== Segment start ==
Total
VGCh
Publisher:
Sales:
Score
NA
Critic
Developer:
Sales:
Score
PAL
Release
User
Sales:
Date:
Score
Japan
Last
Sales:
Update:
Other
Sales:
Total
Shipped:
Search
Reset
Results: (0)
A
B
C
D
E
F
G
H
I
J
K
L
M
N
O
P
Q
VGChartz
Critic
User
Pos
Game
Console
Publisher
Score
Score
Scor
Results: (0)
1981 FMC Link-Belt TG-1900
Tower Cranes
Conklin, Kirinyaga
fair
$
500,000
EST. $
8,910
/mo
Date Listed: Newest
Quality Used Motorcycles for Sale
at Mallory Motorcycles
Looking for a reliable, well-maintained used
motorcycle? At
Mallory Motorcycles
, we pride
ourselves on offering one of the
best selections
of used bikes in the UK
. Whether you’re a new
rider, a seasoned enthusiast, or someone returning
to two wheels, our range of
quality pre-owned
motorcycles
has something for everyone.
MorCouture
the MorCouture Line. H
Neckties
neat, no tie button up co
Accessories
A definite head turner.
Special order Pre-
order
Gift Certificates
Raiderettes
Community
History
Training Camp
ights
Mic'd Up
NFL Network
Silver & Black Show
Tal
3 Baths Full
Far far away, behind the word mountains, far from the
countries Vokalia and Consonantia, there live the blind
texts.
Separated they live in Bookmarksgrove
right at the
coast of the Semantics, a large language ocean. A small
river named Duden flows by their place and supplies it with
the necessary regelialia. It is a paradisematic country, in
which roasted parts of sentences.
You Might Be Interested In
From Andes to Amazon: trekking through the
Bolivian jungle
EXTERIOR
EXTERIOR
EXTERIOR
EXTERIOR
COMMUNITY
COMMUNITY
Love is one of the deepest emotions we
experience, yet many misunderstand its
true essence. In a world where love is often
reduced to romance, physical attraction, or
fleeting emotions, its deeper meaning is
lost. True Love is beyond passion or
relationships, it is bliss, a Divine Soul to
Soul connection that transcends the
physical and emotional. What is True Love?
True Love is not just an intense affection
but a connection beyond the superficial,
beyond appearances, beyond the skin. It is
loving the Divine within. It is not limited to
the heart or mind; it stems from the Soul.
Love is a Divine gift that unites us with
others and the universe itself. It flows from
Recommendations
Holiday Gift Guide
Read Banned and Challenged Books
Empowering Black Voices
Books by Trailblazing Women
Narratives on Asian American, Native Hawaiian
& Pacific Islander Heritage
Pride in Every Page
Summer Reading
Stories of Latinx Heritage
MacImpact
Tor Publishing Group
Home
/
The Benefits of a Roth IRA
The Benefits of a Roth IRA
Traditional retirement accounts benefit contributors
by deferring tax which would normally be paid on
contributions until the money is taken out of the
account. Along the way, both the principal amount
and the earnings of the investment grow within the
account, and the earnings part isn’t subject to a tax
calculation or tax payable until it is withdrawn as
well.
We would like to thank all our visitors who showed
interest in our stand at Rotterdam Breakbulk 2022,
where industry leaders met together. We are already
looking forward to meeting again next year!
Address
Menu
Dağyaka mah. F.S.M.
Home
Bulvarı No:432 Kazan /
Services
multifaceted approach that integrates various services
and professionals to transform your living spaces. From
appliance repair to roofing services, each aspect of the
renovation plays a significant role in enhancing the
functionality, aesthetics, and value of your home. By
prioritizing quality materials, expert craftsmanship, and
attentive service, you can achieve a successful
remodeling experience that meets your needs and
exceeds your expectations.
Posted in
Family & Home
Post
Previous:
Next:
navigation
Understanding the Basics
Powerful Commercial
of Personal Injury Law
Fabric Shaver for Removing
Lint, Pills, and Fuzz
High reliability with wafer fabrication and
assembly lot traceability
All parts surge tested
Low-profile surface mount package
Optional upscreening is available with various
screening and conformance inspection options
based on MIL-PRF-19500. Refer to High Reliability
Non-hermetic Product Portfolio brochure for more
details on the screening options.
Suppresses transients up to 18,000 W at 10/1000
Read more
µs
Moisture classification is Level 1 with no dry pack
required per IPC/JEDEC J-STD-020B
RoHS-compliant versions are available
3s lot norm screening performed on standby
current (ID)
== Segment end ==
**Task directions**
Each line above that contains the string "various" should be copied.

**Exercise solution**
multifaceted approach that integrates various services
Optional upscreening is available with various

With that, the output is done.